# Strobes keep blowing?



## tbone3 (Aug 21, 2011)

I put strobes on top of the rock gaurd on my dump truck and ever since i put them in they keep blowing fuses when i turn them on. I put them on their own circuit and each time i turn on the front ones they blow almost immediately. The rear one are fine its just the front ones. I check for shorts and theyre are none. I do not know where to look next


Tom


----------



## dieselss (Jan 3, 2008)

can you unplug the strobe lights, and turn it on and see if the fuse blowes?? can you unplug one of the cables for one side and see if it still blows the fuse??


----------



## BossPlow2010 (Sep 29, 2010)

What strobes are you running?


----------



## tbone3 (Aug 21, 2011)

I am running STRB-4W series Vehicle Strobe Light "got that off the site" heres the link. 4th one down. 
http://www.superbrightleds.com/cgi-...e&Page2Disp=/emergency-vehicle-led-lights.htm

I am using a 15 amp switch to turn the front two on, and another 15 amp switch to turn the rears on. Only the front ones seem to blow the fuse and are having the most issue. Also when i have the rear strobes on and i switch the front on the Amp meter on my truck goes all the way down to 8 of a second and it goes back up. When it goes down to eight my head lights dim and everything in the truck seems to slow down.. Its really weird when it happens.

Thanks guys.
Tom


----------



## BossPlow2010 (Sep 29, 2010)

tbone3;1422748 said:


> I am running STRB-4W series Vehicle Strobe Light "got that off the site" heres the link. 4th one down.
> http://www.superbrightleds.com/cgi-...e&Page2Disp=/emergency-vehicle-led-lights.htm
> 
> I am using a 15 amp switch to turn the front two on, and another 15 amp switch to turn the rears on. Only the front ones seem to blow the fuse and are having the most issue. Also when i have the rear strobes on and i switch the front on the Amp meter on my truck goes all the way down to 8 of a second and it goes back up. When it goes down to eight my head lights dim and everything in the truck seems to slow down.. Its really weird when it happens.
> ...


There's your problem!
When your truck goes down to in amps, they will shut off because there's not enough power going to them. Take a volt meter and check your batterys amps. Maybe your alt is bad or maybe just a bad battery.

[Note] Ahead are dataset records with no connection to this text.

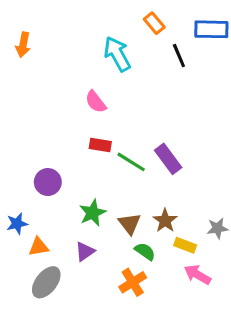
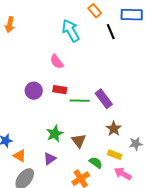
green line: (131, 162) -> (80, 101), turned -30
purple circle: (48, 182) -> (34, 91), moved
brown star: (165, 221) -> (114, 129), moved
orange triangle: (39, 247) -> (20, 156), turned 40
green semicircle: (145, 251) -> (96, 163), moved

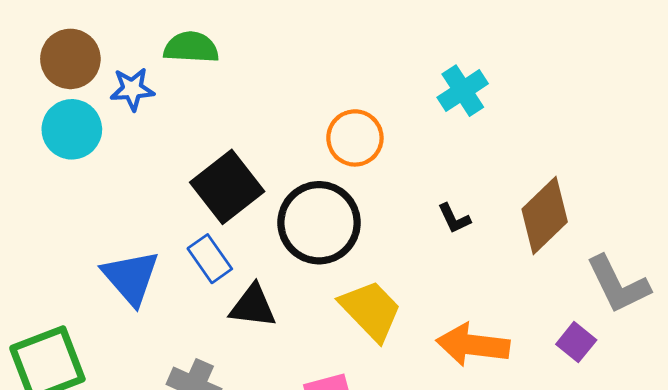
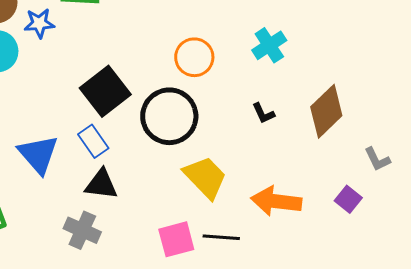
cyan cross: (463, 91) -> (269, 45), moved
gray L-shape: (618, 285) -> (377, 159), size x0.6
black triangle: (253, 306) -> (101, 184), moved

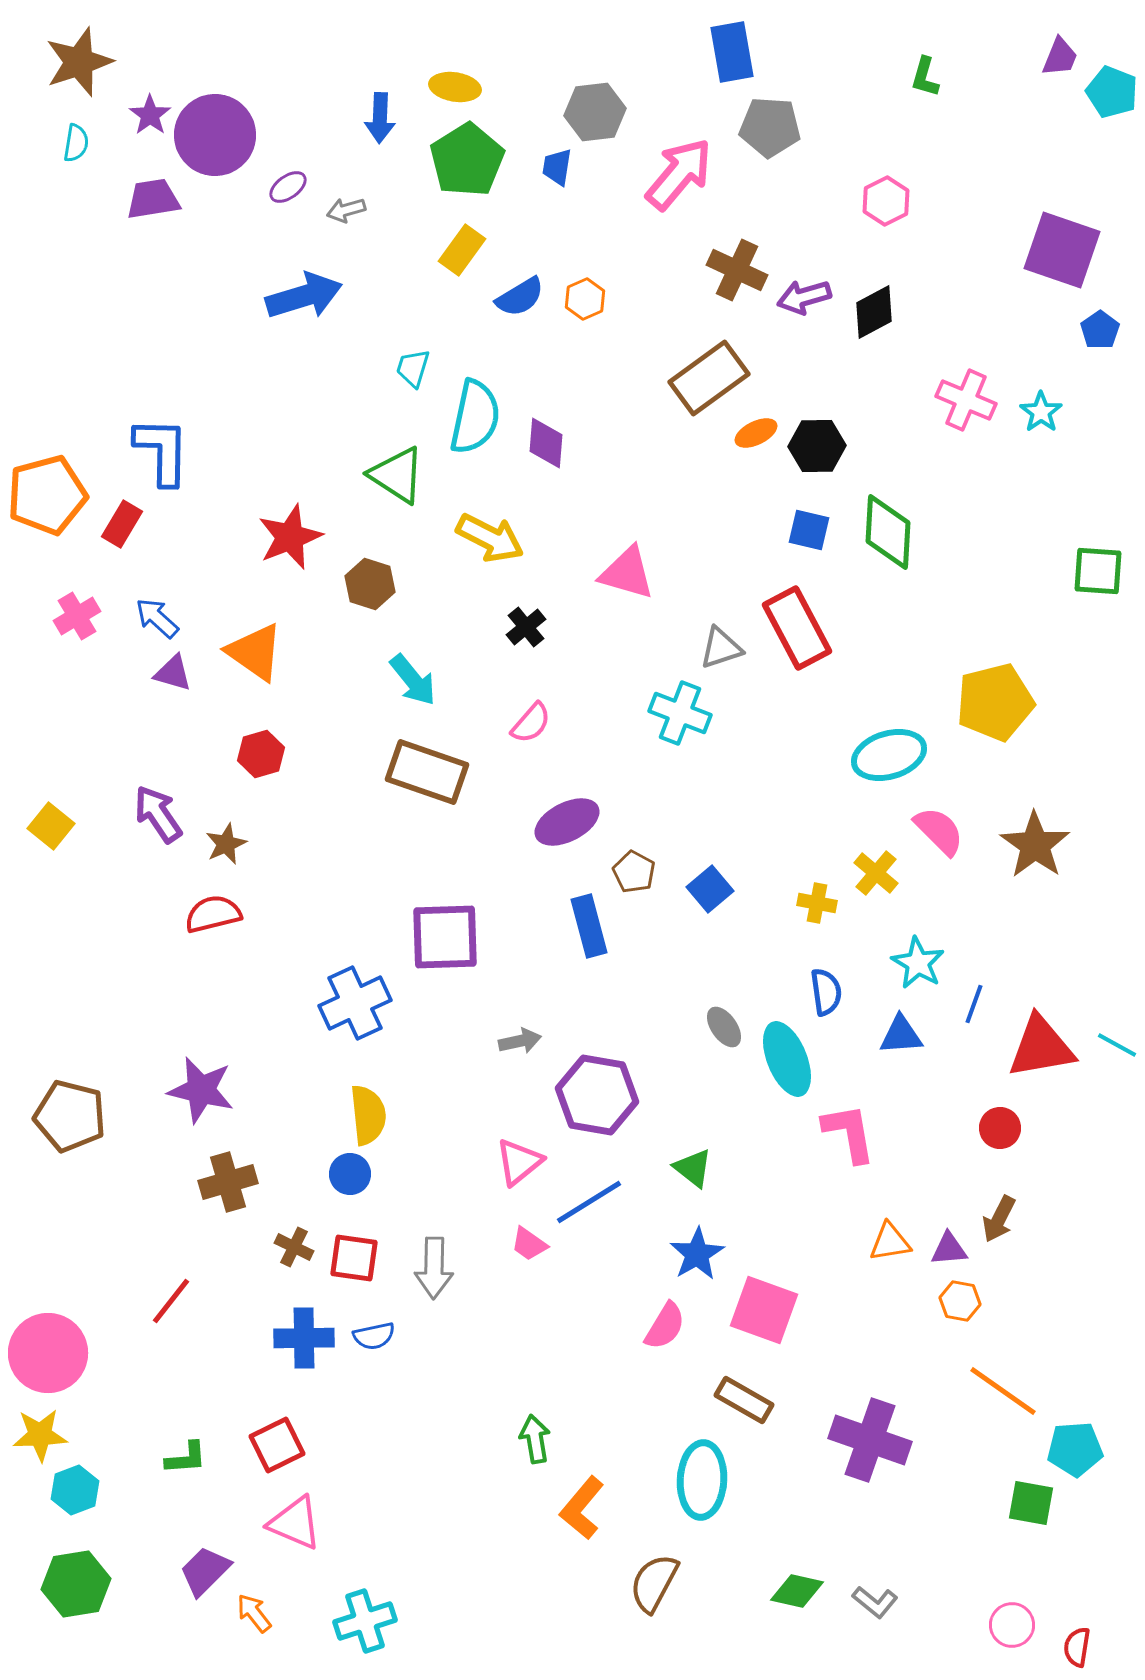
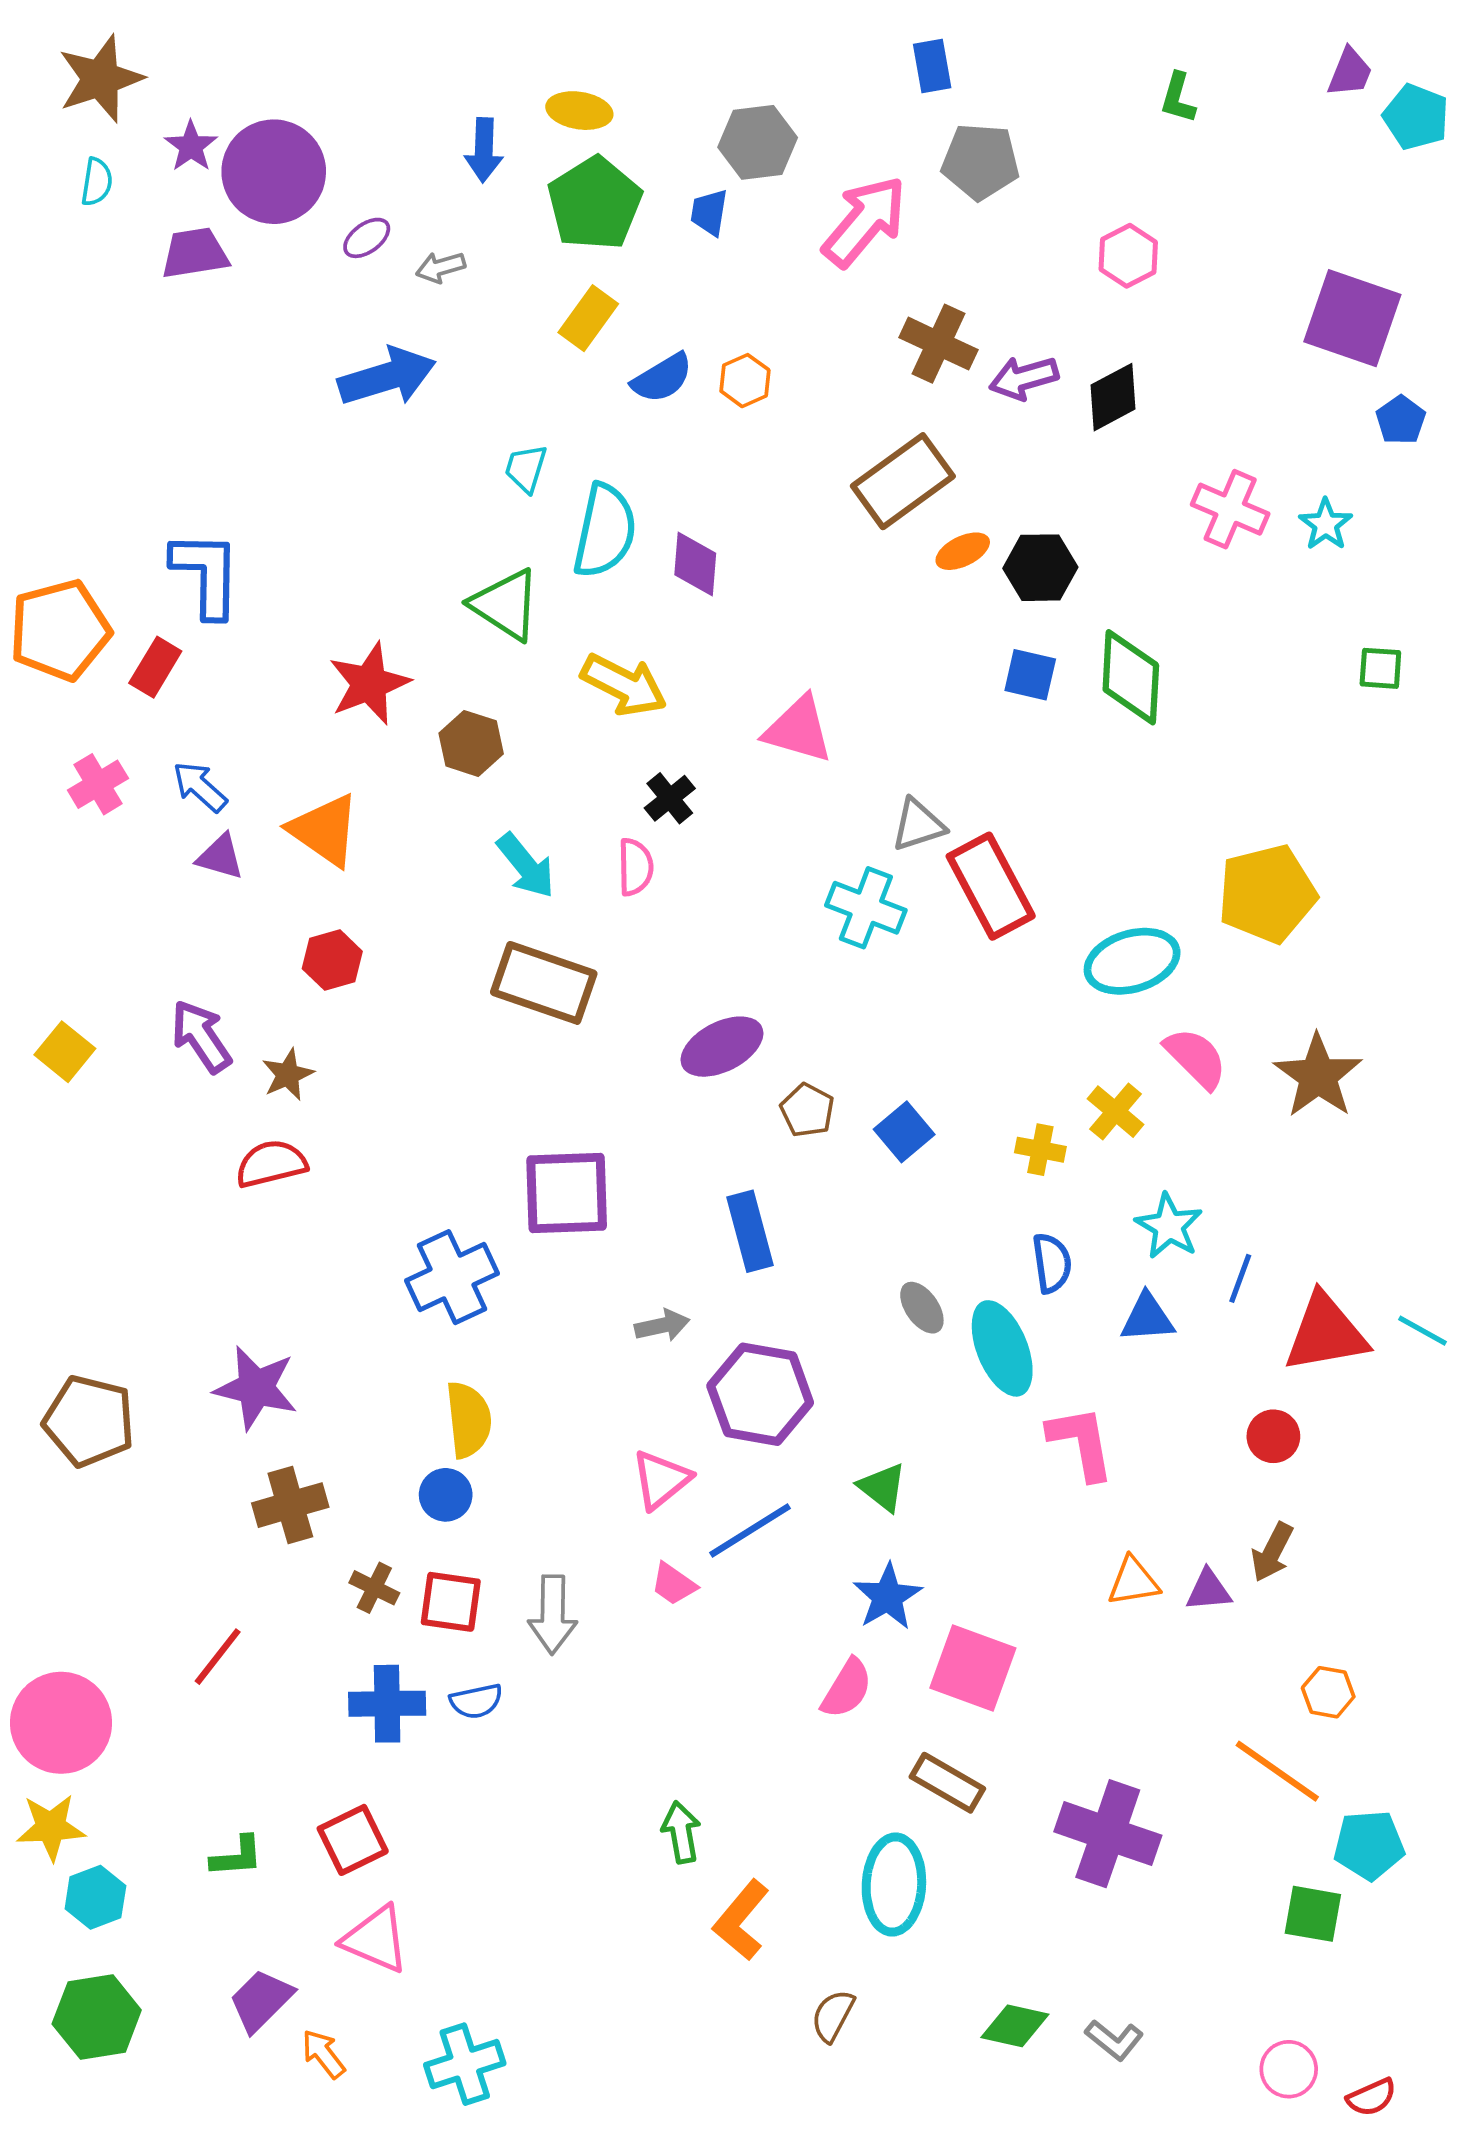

You have two bateries right?


----------



## tbone3 (Aug 21, 2011)

Yes! Two batteries. Just bought them about 3 months ago, they're interstate batteries the heavy duty snow plowing ones. I had a guy check my alt and at the time it was fine. But they keep on blowing. But when he checked them the lights where working fine. So once they blow should i check it?


Tom


----------



## 54powerwagon (Oct 16, 2004)

you have a short in the line. the led's don't draw enough power to cause your lights to dim. you have a bare wire or you have power to ground.


----------



## tbone3 (Aug 21, 2011)

Ill check them once again. How will i know if i have power to a ground?



Tom


----------



## dieselss (Jan 3, 2008)

can you take one of the 2 fronts outta the circuit??/ like the left of right?? then turn on the switch and see what happens.
leds draw like no power,,so theres a short to gnd somewhere


----------



## 54powerwagon (Oct 16, 2004)

check your connections see if you switched one light power to ground . or disconnect and check your power wire for a short to ground


----------